◆ **Exercise instructions**: Can you reproduce every line of the records below word for word, in the order given?

◆ **Record list**:
━━━━━━━━━━━━━━━━

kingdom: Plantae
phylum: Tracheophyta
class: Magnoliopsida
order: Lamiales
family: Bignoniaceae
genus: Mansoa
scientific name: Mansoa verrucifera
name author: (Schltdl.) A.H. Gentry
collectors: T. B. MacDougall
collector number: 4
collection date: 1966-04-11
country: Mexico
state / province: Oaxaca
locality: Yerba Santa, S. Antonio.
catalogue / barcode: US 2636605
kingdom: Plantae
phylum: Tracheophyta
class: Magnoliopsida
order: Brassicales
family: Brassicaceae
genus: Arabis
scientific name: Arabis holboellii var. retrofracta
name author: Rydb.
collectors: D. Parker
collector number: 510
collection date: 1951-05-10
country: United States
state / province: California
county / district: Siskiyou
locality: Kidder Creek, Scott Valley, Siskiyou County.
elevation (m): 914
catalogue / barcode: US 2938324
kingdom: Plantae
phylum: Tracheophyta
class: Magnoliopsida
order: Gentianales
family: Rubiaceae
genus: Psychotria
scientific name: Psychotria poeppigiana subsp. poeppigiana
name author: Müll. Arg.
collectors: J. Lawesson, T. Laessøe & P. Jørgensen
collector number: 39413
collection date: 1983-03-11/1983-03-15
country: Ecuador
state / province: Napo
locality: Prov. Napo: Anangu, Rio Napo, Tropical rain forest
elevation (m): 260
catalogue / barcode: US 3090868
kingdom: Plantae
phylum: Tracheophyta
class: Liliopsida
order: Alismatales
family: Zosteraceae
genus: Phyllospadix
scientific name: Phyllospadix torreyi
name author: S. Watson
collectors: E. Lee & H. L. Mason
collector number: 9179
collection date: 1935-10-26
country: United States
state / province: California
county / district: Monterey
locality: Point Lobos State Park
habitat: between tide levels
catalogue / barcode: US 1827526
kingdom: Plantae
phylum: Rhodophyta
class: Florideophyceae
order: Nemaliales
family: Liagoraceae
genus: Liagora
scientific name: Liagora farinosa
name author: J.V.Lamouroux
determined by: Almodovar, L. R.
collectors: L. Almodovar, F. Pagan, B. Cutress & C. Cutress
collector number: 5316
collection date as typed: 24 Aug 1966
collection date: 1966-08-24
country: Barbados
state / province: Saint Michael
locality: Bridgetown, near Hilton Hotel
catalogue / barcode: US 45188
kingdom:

━━━━━━━━━━━━━━━━

◆ **Problem solution**:
kingdom: Plantae
phylum: Tracheophyta
class: Magnoliopsida
order: Lamiales
family: Bignoniaceae
genus: Mansoa
scientific name: Mansoa verrucifera
name author: (Schltdl.) A.H. Gentry
collectors: T. B. MacDougall
collector number: 4
collection date: 1966-04-11
country: Mexico
state / province: Oaxaca
locality: Yerba Santa, S. Antonio.
catalogue / barcode: US 2636605
kingdom: Plantae
phylum: Tracheophyta
class: Magnoliopsida
order: Brassicales
family: Brassicaceae
genus: Arabis
scientific name: Arabis holboellii var. retrofracta
name author: Rydb.
collectors: D. Parker
collector number: 510
collection date: 1951-05-10
country: United States
state / province: California
county / district: Siskiyou
locality: Kidder Creek, Scott Valley, Siskiyou County.
elevation (m): 914
catalogue / barcode: US 2938324
kingdom: Plantae
phylum: Tracheophyta
class: Magnoliopsida
order: Gentianales
family: Rubiaceae
genus: Psychotria
scientific name: Psychotria poeppigiana subsp. poeppigiana
name author: Müll. Arg.
collectors: J. Lawesson, T. Laessøe & P. Jørgensen
collector number: 39413
collection date: 1983-03-11/1983-03-15
country: Ecuador
state / province: Napo
locality: Prov. Napo: Anangu, Rio Napo, Tropical rain forest
elevation (m): 260
catalogue / barcode: US 3090868
kingdom: Plantae
phylum: Tracheophyta
class: Liliopsida
order: Alismatales
family: Zosteraceae
genus: Phyllospadix
scientific name: Phyllospadix torreyi
name author: S. Watson
collectors: E. Lee & H. L. Mason
collector number: 9179
collection date: 1935-10-26
country: United States
state / province: California
county / district: Monterey
locality: Point Lobos State Park
habitat: between tide levels
catalogue / barcode: US 1827526
kingdom: Plantae
phylum: Rhodophyta
class: Florideophyceae
order: Nemaliales
family: Liagoraceae
genus: Liagora
scientific name: Liagora farinosa
name author: J.V.Lamouroux
determined by: Almodovar, L. R.
collectors: L. Almodovar, F. Pagan, B. Cutress & C. Cutress
collector number: 5316
collection date as typed: 24 Aug 1966
collection date: 1966-08-24
country: Barbados
state / province: Saint Michael
locality: Bridgetown, near Hilton Hotel
catalogue / barcode: US 45188
kingdom:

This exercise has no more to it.